İşletmeler için tavsiyeler

 Global ve yerel piyasalarda yaşanan tüm süreçler firmalar için sürekli etki yaratmaktadır. Bu etkileri firmaların bağışıklık sisteminin güçlü olması ile yönetilebilir. Bu konuda her dönem için kendilerini firmaların kontrol etmek için dikkat etmesi gereken temel faktörler aşağıda sıralanmıştır.

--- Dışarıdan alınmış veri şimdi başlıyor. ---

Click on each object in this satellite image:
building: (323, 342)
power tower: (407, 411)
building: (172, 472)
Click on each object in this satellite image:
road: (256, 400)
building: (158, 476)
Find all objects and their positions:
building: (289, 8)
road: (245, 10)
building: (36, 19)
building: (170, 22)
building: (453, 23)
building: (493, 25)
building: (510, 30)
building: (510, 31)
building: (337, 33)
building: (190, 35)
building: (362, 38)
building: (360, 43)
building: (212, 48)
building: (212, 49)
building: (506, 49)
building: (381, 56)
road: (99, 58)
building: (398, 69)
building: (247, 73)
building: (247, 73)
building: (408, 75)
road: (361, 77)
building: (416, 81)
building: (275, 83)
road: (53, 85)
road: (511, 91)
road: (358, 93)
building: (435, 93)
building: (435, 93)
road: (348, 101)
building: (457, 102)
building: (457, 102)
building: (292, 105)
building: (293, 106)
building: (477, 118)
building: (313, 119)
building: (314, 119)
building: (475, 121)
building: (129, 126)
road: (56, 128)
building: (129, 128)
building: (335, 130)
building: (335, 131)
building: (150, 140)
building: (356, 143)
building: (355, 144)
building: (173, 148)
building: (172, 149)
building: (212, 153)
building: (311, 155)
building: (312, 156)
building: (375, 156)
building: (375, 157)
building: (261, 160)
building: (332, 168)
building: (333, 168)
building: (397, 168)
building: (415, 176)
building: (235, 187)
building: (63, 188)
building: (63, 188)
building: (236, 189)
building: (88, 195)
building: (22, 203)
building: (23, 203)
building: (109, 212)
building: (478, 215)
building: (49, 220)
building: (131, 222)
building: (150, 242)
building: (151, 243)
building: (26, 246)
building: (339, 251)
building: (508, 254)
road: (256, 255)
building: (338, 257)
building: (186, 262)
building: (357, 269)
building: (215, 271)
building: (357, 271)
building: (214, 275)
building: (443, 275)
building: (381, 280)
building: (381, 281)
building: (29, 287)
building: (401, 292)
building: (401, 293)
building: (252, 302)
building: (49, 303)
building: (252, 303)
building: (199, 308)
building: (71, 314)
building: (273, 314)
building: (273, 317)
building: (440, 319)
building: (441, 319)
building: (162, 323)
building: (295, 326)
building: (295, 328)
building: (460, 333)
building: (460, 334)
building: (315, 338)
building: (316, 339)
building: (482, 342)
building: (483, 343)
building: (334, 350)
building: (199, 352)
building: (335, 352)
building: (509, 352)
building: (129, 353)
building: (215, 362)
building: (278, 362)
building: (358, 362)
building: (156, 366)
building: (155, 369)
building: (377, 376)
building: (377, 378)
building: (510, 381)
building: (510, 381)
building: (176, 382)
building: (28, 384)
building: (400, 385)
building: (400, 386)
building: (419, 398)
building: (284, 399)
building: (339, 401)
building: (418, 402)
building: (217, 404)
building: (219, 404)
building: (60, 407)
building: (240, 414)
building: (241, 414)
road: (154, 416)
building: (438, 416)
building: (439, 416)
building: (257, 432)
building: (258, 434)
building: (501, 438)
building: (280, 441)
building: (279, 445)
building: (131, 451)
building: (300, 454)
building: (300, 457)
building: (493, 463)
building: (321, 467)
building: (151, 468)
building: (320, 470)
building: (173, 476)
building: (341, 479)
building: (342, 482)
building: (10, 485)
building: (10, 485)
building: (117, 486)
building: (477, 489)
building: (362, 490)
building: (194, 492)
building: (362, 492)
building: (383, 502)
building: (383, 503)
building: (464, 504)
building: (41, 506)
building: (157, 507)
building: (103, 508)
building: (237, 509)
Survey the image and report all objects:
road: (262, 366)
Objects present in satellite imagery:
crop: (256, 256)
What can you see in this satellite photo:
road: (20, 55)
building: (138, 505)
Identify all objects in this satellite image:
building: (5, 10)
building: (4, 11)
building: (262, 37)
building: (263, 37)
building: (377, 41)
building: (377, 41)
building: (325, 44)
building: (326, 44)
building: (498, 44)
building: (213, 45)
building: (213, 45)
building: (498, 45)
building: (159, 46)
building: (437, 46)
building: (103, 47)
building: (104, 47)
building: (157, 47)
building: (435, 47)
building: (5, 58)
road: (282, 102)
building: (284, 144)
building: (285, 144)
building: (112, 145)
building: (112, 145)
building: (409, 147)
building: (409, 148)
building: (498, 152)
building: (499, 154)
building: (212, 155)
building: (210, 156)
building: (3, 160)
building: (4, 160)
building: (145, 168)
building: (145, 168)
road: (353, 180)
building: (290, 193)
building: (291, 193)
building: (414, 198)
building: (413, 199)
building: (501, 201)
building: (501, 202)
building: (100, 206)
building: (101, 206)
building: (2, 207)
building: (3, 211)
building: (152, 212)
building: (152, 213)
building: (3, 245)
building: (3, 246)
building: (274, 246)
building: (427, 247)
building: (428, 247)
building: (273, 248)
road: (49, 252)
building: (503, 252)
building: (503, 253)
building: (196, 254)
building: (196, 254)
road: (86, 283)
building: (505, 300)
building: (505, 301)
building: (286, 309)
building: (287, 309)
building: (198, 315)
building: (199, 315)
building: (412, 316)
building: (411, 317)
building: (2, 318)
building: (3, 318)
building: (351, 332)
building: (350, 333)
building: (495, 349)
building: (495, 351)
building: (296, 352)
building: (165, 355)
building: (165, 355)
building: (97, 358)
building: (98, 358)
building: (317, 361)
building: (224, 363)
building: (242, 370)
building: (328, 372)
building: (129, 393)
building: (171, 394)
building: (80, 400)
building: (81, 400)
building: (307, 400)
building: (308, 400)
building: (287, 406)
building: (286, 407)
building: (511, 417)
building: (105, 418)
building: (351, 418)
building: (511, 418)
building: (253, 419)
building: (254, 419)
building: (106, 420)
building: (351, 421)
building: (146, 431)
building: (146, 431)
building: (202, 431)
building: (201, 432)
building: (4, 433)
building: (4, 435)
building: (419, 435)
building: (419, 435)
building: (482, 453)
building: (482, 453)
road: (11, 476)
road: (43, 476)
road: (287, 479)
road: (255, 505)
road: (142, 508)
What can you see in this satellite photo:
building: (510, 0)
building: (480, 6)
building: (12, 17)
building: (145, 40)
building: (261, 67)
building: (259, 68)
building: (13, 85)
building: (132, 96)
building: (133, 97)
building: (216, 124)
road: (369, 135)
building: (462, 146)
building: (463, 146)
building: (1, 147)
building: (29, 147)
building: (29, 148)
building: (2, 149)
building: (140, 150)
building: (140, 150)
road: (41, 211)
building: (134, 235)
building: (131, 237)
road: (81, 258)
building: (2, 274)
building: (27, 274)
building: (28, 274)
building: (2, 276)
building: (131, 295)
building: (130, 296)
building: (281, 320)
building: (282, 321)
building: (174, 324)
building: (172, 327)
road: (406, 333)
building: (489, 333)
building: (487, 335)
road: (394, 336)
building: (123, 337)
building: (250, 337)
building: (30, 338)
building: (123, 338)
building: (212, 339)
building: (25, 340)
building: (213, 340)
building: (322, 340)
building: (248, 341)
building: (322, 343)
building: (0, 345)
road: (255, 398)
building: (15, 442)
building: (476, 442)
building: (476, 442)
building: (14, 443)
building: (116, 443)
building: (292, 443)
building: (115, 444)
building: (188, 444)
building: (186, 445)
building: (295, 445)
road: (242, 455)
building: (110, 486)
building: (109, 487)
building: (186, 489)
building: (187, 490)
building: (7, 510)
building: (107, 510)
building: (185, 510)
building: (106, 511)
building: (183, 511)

Yıllık finansal hedefleri, yatırım ve nakit bazlı bütçelemeyi nasıl yapacağınızı, Nakit akış takibini nasıl yapacağınız, Alacak ve ödeme vadelerini nasıl belirleyeceğinizi ve etkilerini nasıl irdeleyeceğinizi, Stok yönetimi anlayışını yeniden yapılandırmanızı, Mali analiz raporlarını nasıl oluşturup standardize edeceğinizi, bu verileri kullanarak ve takip ederek nasıl iyileştirmeler yapacağınızı ve sapmaları ve yapılacak aksiyonları nasıl yöneteceğinizi, Maliyet azaltma faaliyetlerini nasıl yapacağınızı, Yerine Koyma Maliyeti yaklaşımı fiyatlamanızın nasıl stratejisi olmalı, İşçilik süresi  ile fiili işçilik sürelerinin maliyetlerinin analiz ve takibini nasıl yapacağınızı, Katma değer yaratmayan işleri nasıl tespit edeceğinizi ve bunları nasıl outsource edip veya ortadan kaldıracağınızı. Sorgulamanız ve uygulamanız gerekir.

Son söz: Çok şeye sahip olmak değil, az şeye ihtiyaç duymak önemlidir.